The average of too large or too diverse of a data set is meaningless and loses the necessary context. The average income of an American citizen is pointless because it includes extreme outliers like billionaires and a significant population of children who aren’t earning an income yet. It isn’t until you narrow the focus down and filter the data to something that is contextual and relevant (like a certain state, age group, profession, etc.) that the number actually has any meaning. The same is true for most "overall scores."

Why is this my score?

The first thing most people say when they see their score is “that’s great! but what does that mean?” Overall scores are almost always one too many abstractions of many weighted data points and as a result there is no relatable unit of measure. This makes it difficult for people to truly understand the meaning of the number and why it is what it is. If I feel like I’m doing what I need to do, why is my score a 60? If I want to improve my score from a 60 to a 75, what do I need to do? What if the things that knock me down to a 60 are things I don’t care about?

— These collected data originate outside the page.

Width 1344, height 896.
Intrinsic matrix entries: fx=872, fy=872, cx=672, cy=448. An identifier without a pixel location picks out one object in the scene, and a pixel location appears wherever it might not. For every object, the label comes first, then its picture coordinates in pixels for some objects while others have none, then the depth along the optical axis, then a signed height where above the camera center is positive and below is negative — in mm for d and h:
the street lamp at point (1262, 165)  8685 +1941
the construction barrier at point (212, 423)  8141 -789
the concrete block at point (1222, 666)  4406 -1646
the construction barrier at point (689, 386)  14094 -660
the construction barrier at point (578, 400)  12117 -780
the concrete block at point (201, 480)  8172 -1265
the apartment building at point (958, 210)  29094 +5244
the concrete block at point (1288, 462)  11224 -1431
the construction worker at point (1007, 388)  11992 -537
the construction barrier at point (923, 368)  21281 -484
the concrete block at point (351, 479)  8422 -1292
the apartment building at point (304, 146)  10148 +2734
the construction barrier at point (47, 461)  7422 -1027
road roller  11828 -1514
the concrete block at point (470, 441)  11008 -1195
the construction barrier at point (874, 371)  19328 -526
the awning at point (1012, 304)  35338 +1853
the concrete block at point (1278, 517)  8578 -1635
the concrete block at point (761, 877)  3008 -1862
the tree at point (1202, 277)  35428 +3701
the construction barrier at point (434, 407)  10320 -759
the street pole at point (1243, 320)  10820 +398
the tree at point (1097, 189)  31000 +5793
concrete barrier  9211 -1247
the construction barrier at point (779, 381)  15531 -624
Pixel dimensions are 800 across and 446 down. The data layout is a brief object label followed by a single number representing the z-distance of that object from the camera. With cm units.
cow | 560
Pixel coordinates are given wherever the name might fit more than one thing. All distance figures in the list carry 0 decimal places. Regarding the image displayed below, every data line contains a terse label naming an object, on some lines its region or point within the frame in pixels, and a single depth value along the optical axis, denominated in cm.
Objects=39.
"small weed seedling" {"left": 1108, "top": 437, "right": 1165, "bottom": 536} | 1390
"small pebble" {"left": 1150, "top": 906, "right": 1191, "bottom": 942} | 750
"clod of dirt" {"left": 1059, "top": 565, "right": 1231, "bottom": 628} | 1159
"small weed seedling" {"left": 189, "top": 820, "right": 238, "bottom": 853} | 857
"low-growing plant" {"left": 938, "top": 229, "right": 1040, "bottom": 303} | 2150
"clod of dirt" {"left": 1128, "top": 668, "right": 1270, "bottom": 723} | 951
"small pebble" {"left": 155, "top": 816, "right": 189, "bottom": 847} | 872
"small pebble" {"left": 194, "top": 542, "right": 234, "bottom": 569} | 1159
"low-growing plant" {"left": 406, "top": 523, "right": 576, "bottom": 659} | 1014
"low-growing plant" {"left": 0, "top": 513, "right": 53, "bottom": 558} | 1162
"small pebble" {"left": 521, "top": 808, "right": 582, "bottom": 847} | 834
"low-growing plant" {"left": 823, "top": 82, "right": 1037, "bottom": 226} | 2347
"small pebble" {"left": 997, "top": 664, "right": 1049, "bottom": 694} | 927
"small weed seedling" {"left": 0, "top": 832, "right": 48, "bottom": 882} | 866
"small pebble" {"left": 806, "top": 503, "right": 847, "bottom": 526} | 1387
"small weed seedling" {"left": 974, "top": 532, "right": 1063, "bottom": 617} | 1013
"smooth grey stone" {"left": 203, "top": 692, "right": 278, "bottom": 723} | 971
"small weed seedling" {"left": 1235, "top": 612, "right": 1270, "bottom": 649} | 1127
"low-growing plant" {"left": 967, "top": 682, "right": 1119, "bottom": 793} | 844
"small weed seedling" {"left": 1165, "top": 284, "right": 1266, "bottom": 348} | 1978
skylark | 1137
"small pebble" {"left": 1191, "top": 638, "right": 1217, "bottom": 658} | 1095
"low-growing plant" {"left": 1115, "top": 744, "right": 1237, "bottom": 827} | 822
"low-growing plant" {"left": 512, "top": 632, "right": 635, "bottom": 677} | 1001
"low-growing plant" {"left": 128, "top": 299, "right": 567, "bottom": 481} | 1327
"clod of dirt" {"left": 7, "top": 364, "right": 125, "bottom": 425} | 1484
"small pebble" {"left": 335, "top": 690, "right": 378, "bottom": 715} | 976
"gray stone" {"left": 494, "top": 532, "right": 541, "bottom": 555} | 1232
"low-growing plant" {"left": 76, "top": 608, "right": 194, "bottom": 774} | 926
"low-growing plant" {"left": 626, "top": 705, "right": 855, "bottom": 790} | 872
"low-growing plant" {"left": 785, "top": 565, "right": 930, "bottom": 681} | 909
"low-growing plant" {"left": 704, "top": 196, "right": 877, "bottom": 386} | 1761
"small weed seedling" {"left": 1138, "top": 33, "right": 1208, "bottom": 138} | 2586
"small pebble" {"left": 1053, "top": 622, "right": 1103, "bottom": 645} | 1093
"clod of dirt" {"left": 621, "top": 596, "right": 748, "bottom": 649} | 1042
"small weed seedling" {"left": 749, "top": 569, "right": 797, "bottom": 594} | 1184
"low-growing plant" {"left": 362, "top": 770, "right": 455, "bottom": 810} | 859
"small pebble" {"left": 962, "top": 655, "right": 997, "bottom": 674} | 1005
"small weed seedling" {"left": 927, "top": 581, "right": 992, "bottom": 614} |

The answer usually lies in surfacing the sub-scores used to calculate the overall score. For fitness, I may see that while I’m exercising regularly and keeping my calorie intake to a minimum, I’m not getting enough sleep. For finance, maybe I’m paying bills on time, contributing to my retirement plan, and have 3 months of emergency savings, but I have no life insurance. In either case if I only have an overall score of 60 out of 100, I have no useful information to help me improve.

So, when are scores useful?

At this point you may be thinking that scores aren’t terribly useful and should be avoided, but this isn’t totally the case. As with most things, the value comes from digging in to get to a deeper level of understanding of what you’re trying to accomplish. When you do, you can start to understand that scores are still incredibly useful when presented with the proper context.

Here are some ways to use scores properly:

When it’s not just a single score

Whether it’s providing a second score that represents adherence to a plan in addition to a score for current state, or a list of sub-scores that clearly show how the overall score was calculated with more tangible granularity, overall scores work best when it has the proper context and support. This is also enhanced by written descriptions for what the score means and how it got calculated, even if this information is obfuscated at first.

When it's a point-in-time score

If someone enters a bunch of their health information into a system and it gives them a general score based on what the system knows in that moment, the result is often exactly what users expect. Users may still even run this assessment periodically to see how they’ve made progress which can seem incredibly similar to just constantly showing the value, but the perception of what that number represents is usually different.

When it still achieves the desired affect

The point of an overall score is usually to motivate positive behavior change. If your users are motivated by whatever score you show them to complete the desired actions or make the necessary behavior changes, then that’s the most important thing.

When it's required for the business

For enterprises and agencies especially, sometimes you are beholden to just building what the customer says. The good news is, its unlikely that an overall score is actually going to cause a negative impact to end user behavior or action. If your customer is adamant that they need an overall score, take heed of the above recommendations and find ways to make the most of it.

Overall scores purport to take incredibly complex systems and data and reduce them into a single data point. If this sounds too good to be true, it’s often because it is. By digging in a little deeper to understand the true actions and behaviors your user is trying to achieve, you can come up with a set of scores that will work really well.